## DIRECTIVE
Render everything from the line containing "https://github.com/espressif/esp-face here is" down to the line containing "# OndaBatches.jl" in the data below as a numbered list, leaving out blank lines and pictures.

## INPUT

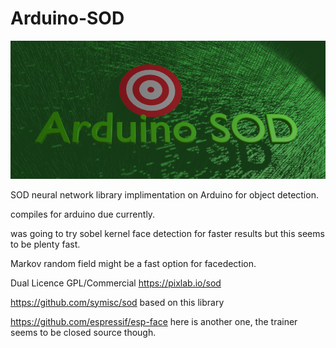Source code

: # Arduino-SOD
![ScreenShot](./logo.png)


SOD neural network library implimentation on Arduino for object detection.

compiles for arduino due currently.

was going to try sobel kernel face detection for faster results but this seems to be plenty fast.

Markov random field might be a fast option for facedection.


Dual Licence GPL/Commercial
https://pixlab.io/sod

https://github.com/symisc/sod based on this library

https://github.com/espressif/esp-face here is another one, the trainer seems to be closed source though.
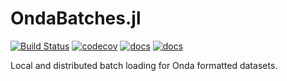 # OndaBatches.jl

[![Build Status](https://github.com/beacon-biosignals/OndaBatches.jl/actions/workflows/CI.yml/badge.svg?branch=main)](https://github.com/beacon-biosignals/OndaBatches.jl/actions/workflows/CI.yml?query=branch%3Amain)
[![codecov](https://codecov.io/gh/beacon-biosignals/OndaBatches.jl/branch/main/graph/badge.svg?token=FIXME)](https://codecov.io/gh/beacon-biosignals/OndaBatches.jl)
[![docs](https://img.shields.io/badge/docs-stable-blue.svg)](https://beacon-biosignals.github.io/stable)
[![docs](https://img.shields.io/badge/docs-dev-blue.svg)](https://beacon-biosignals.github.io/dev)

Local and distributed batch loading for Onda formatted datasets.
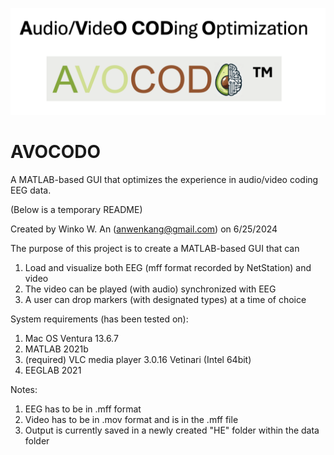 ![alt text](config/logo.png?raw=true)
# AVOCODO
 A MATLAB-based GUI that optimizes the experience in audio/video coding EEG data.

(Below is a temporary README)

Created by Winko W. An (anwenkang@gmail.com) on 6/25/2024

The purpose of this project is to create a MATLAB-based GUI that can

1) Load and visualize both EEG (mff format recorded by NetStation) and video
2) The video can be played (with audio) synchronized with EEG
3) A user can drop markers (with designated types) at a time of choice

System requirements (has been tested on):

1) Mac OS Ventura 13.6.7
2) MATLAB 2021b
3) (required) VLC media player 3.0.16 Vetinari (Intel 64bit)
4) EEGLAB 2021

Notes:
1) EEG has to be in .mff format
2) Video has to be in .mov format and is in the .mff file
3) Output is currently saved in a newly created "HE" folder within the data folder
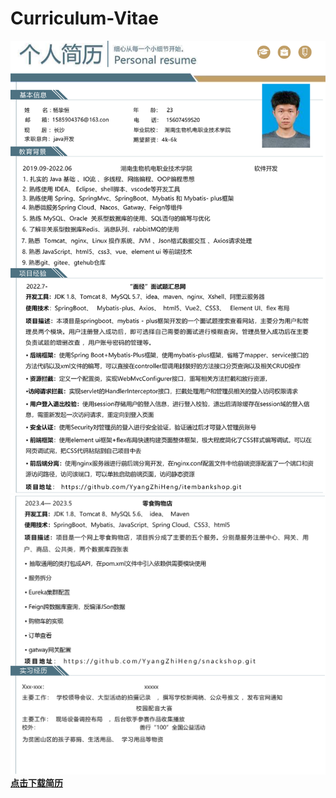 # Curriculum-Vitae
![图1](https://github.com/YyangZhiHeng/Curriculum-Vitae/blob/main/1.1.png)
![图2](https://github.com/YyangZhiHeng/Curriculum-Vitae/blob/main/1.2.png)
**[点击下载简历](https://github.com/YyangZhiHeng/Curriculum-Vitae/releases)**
==
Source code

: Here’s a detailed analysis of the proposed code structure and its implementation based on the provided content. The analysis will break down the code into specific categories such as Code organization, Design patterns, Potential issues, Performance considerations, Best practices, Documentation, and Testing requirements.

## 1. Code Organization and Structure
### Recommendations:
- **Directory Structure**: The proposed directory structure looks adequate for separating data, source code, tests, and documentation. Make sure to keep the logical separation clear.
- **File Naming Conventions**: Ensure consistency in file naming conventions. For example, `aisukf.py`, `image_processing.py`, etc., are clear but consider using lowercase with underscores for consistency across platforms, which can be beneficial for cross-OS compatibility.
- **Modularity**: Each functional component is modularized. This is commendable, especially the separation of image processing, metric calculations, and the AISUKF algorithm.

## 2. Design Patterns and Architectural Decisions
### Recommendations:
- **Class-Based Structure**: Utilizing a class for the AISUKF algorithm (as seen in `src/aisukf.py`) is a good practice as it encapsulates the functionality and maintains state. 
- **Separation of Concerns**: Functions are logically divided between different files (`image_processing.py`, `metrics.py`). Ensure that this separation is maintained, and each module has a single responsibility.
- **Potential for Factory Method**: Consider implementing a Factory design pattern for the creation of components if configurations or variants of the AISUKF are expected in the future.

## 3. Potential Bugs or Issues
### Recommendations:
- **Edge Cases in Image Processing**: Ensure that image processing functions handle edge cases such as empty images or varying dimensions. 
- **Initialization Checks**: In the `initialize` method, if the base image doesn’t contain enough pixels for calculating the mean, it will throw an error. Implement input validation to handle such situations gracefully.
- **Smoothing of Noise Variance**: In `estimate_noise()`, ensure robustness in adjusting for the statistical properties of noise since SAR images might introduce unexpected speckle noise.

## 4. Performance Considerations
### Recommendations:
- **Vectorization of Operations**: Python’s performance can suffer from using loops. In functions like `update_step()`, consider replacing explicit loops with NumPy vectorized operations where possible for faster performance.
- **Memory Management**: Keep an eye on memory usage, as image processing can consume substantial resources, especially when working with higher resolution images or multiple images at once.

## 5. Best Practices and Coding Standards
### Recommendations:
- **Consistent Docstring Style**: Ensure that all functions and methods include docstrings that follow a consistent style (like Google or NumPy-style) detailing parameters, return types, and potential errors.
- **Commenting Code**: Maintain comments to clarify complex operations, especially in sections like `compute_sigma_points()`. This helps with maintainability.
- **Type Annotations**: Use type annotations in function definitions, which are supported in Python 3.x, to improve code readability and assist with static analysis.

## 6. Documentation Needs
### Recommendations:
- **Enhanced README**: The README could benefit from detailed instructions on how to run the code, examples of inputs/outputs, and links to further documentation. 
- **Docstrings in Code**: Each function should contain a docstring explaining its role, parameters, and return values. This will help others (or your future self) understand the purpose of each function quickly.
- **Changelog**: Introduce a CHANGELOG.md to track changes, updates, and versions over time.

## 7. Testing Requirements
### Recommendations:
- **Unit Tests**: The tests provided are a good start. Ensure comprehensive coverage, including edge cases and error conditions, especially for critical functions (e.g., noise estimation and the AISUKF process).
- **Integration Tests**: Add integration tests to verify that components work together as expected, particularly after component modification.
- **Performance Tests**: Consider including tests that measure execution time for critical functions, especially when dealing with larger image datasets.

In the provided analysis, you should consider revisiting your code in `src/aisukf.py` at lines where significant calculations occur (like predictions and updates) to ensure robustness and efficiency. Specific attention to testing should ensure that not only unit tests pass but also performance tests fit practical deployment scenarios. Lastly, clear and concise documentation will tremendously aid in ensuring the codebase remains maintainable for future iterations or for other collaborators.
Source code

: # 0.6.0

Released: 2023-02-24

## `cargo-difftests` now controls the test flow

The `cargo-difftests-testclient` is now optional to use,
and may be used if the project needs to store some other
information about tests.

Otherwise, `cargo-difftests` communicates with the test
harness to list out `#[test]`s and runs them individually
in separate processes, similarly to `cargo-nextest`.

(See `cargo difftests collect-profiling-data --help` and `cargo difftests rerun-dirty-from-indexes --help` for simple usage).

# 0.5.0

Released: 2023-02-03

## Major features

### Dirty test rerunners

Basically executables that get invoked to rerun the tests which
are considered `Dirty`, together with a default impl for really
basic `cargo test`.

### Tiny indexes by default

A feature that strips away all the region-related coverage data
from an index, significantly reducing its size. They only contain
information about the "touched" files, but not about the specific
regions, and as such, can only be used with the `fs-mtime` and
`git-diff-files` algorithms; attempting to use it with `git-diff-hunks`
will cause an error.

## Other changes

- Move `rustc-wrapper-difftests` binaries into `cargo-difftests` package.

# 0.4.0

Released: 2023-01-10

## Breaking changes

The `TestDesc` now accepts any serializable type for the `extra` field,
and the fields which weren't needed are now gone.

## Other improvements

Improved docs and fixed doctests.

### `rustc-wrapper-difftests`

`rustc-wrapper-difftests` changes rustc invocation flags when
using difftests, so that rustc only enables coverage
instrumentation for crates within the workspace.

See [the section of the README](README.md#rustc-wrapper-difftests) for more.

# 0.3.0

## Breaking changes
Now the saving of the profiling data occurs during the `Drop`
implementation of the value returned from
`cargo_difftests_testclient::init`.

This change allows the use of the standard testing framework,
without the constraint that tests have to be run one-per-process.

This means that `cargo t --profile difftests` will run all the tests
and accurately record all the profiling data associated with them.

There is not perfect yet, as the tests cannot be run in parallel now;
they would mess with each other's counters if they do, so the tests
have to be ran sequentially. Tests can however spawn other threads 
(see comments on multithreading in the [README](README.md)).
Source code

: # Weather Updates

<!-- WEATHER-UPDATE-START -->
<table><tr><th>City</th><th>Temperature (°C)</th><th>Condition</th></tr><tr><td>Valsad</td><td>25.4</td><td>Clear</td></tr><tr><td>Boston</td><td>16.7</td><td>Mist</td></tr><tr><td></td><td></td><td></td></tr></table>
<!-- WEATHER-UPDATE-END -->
---
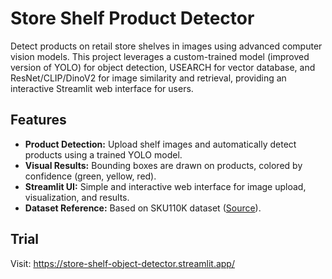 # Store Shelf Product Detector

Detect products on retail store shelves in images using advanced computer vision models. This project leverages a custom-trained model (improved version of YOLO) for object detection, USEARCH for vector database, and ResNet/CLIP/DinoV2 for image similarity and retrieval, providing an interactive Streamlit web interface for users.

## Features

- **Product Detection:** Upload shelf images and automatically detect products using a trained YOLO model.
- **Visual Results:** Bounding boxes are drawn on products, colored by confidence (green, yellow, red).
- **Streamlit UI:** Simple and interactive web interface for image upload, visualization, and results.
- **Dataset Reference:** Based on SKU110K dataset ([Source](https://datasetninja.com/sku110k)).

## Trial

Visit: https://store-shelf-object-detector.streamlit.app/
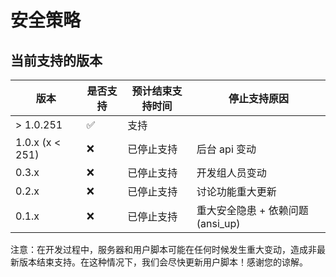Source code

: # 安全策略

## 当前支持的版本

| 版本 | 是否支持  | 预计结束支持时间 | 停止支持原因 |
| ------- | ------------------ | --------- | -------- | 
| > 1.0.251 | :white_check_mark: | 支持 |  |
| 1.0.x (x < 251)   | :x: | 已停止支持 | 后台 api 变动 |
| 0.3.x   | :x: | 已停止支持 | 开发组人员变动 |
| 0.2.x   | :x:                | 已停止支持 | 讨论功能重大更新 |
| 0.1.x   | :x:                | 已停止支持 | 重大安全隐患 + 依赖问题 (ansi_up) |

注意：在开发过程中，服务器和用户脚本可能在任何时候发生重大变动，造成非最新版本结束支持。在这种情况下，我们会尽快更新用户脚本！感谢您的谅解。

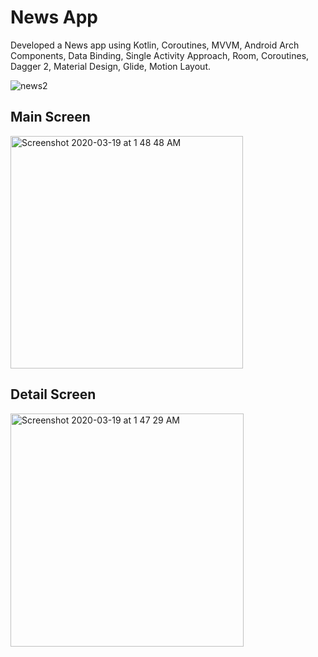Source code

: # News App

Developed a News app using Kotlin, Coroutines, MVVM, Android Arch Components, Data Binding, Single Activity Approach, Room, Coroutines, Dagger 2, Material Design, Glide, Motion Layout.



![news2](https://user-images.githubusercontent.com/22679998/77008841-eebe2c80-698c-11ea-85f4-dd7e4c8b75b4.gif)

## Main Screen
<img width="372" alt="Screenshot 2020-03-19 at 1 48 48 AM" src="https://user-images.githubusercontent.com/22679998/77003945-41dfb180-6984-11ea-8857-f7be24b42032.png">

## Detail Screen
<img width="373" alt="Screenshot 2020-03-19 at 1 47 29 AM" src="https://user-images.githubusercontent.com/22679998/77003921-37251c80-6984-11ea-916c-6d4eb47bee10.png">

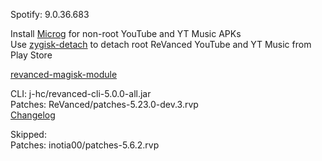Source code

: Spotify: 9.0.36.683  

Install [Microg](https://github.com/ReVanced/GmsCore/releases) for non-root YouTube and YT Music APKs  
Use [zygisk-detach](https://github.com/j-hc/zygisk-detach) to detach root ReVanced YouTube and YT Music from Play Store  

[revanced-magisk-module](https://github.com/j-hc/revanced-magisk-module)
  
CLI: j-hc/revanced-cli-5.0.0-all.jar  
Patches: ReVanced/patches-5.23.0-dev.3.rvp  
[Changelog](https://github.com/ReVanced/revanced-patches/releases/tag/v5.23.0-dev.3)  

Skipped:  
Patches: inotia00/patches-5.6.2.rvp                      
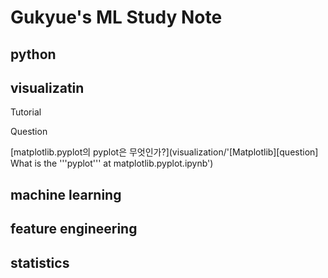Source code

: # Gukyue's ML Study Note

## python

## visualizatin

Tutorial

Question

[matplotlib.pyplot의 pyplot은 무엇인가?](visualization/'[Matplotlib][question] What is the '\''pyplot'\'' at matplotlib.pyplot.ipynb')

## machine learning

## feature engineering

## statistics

## EXERCISE RESPONSE
1. https://github.com/espressif/esp-face here is another one, the trainer seems to be closed source though.
2.  # OndaBatches.jl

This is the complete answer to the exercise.